Online learning isn’t just grabbing the imagination of educators in Silicon Valley. In the nation’s capital, D.C. Schools Chancellor Kaya Henderson has expressed interest in bringing one of the more successful blended-learning school models, Rocketship Education, to the district. And in Florida, entering ninth graders will now have to complete at least one online course during high school in order to graduate.
For the first time in roughly a century—since the transition from the one-room schoolhouse to the classroom- and age-based school—a dramatic change in the basic way we structure our educational system is afoot.
Online learning is on the rise in the nation’s public schools. In the year 2000, roughly 45,000 K-12 students took an online course. In 2010, roughly 4 million did, according to Ambient Insight.
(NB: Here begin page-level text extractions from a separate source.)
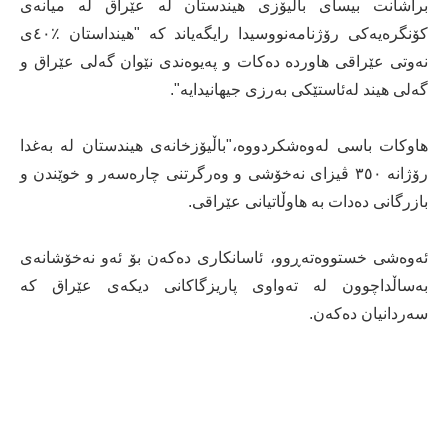
براشانت بیسای باڵیۆزی هیندستان لە عێراق لە میانەی
کۆنگرەیەکی رۆژنامەنووسیدا رایگەیاند کە "هینداستان ٪٤٠ی
نەوتی عێراقی هاوردە دەکات و پەیوەندی نێوان گەلی عێراق و
گەلی هیند لەئاستێکی بەرزی جیهانیدایە".
هاوکات باسی لەوەشکردووە،"باڵیۆزخانەی هیندستان لە بەغدا
رۆژانە ٣٥٠ ڤیزای نەخۆشی و وەرگرتنی چارەسەر و خوێندن و
بازرگانی دەدات بە هاوڵاتیانی عێراقی.
ئەوەشی خستووەتەڕوو، ئاسانکاری دەکەن بۆ ئەو نەخۆشانەی
بەساڵداچوون لە تەواوی پاریزگاکانی دیکەی عێراق کە
سەردانیان دەکەن.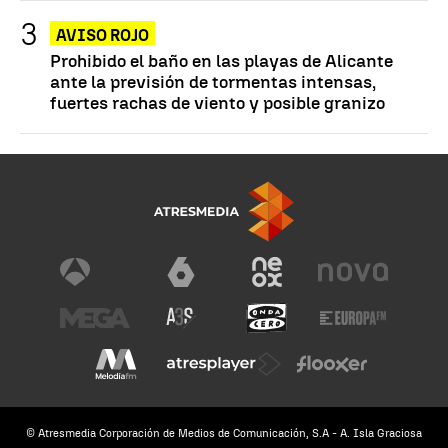
AVISO ROJO
Prohibido el baño en las playas de Alicante
ante la previsión de tormentas intensas,
fuertes rachas de viento y posible granizo
© Atresmedia Corporación de Medios de Comunicación, S.A - A. Isla Graciosa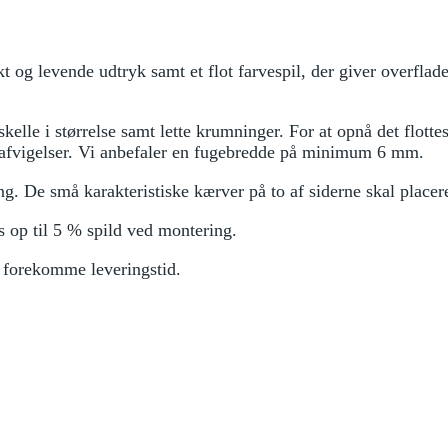
ikt og levende udtryk samt et flot farvespil, der giver overfl
kelle i størrelse samt lette krumninger. For at opnå det flott
e afvigelser. Vi anbefaler en fugebredde på minimum 6 mm.
 De små karakteristiske kærver på to af siderne skal placeres
s op til 5 % spild ved montering.
n forekomme leveringstid.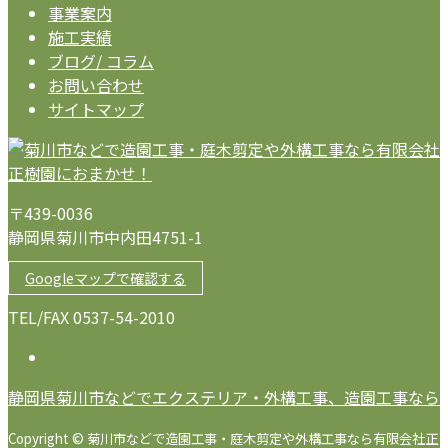
事業案内
施工実績
ブログ/ コラム
お問い合わせ
サイトマップ
〒439-0036
静岡県菊川市中内田4751-1
Googleマップで確認する
TEL/FAX 0537-54-2010
静岡県菊川市などでエクステリア・外構工事、造園工事なら
Copyright © 菊川市などで造園工事・庭木剪定や外構工事なら有限会社正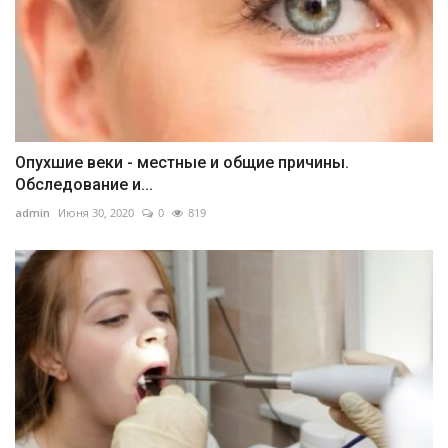
Опухшие веки - местные и общие причины.
Обследование и...
admin
Июня 30, 2020
0
819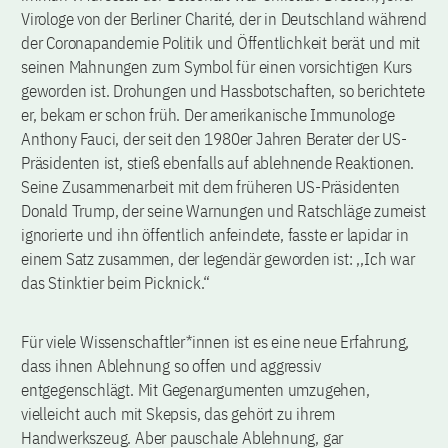
Virologe von der Berliner Charité, der in Deutschland während
der Coronapandemie Politik und Öffentlichkeit berät und mit
seinen Mahnungen zum Symbol für einen vorsichtigen Kurs
geworden ist. Drohungen und Hassbotschaften, so berichtete
er, bekam er schon früh. Der amerikanische Immunologe
Anthony Fauci, der seit den 1980er Jahren Berater der US-
Präsidenten ist, stieß ebenfalls auf ablehnende Reaktionen.
Seine Zusammenarbeit mit dem früheren US-Präsidenten
Donald Trump, der seine Warnungen und Ratschläge zumeist
ignorierte und ihn öffentlich anfeindete, fasste er lapidar in
einem Satz zusammen, der legendär geworden ist: ,,Ich war
das Stinktier beim Picknick.“
Für viele Wissenschaftler*innen ist es eine neue Erfahrung,
dass ihnen Ablehnung so offen und aggressiv
entgegenschlägt. Mit Gegenargumenten umzugehen,
vielleicht auch mit Skepsis, das gehört zu ihrem
Handwerkszeug. Aber pauschale Ablehnung, gar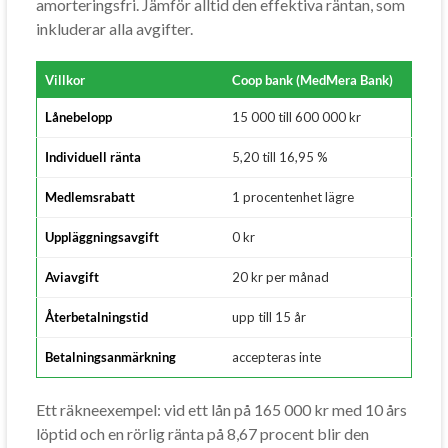
amorteringsfri. Jämför alltid den effektiva räntan, som
inkluderar alla avgifter.
Villkor
Coop bank (MedMera Bank)
Lånebelopp
15 000 till 600 000 kr
Individuell ränta
5,20 till 16,95 %
Medlemsrabatt
1 procentenhet lägre
Uppläggningsavgift
0 kr
Aviavgift
20 kr per månad
Återbetalningstid
upp till 15 år
Betalningsanmärkning
accepteras inte
Ett räkneexempel: vid ett lån på 165 000 kr med 10 års
löptid och en rörlig ränta på 8,67 procent blir den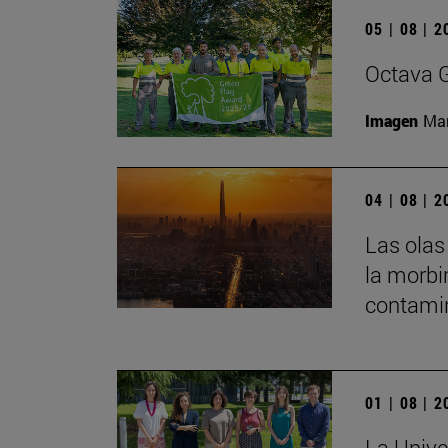
05 | 08 | 
Octava G
Imagen
Man
04 | 08 | 
Las olas
la morbi
contamin
01 | 08 | 
La Unive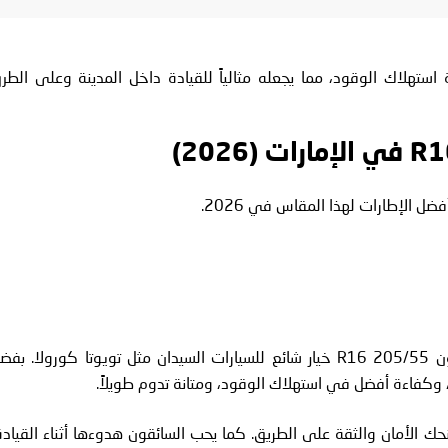
استهلاك الوقود، مما يجعله مثالياً للقيادة داخل المدينة وعلى الطر
ضل الإطارات لهذا المقاس في 2026.
علامة عالمية موثوقة، وإطارات بريدجستون 205/55 R16 خيار شائع للسيارات السيدان مثل تويوتا كورولا. بف
تاً، وكفاءة أفضل في استهلاك الوقود، ومتانة تدوم طويلاً.
نحك الأمان والثقة على الطريق. كما يحب السائقون هدوءها أثناء القيادة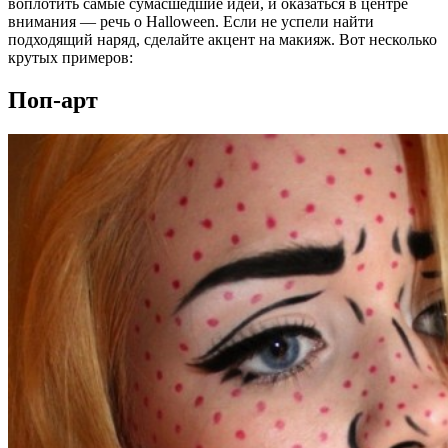
воплотить самые сумасшедшие идеи, и оказаться в центре
внимания — речь о Halloween. Если не успели найти
подходящий наряд, сделайте акцент на макияж. Вот несколько
крутых примеров:
Поп-арт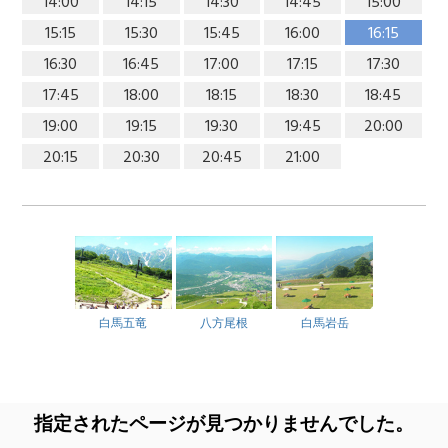
14:00
14:15
14:30
14:45
15:00
15:15
15:30
15:45
16:00
16:15
16:30
16:45
17:00
17:15
17:30
17:45
18:00
18:15
18:30
18:45
19:00
19:15
19:30
19:45
20:00
20:15
20:30
20:45
21:00
白馬五竜
八方尾根
白馬岩岳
And, according to our projections, 50 percent of all high school courses will be taken online by 2019—the vast majority of them in blended-learning school environments with teachers, which will fundamentally move learning beyond the four walls and traditional arrangement of today’s all-too-familiar classroom.
As a disruptive innovation—an innovation that transforms a sector from one that was previously complicated and expensive into one that is far simpler and more affordable—the rise of online learning carries with it an unprecedented opportunity to transform the schooling system into a student-centric one that can affordably customize for different student needs by allowing all students to learn at their appropriate pace and path, thereby allowing each student to realize her fullest potential.
Whether it does this in the coming years will depend on several variables.
Entrepreneurs and investors—both for-profit and non-profit—are doing their part, as they seek to fashion the future by solving the problems they see students and teachers struggling with today.
Some, like those at Los Altos School District and Rocketship Education, are creating new learning and schooling models and liberating students and teachers.
Others are working to create adaptive-learning platforms. Just as Netflix or Amazon can help recommend the right movies or books based on your personal preferences, these platforms hope to match the right learning experiences for a student at any given time based on a variety of learning heuristics.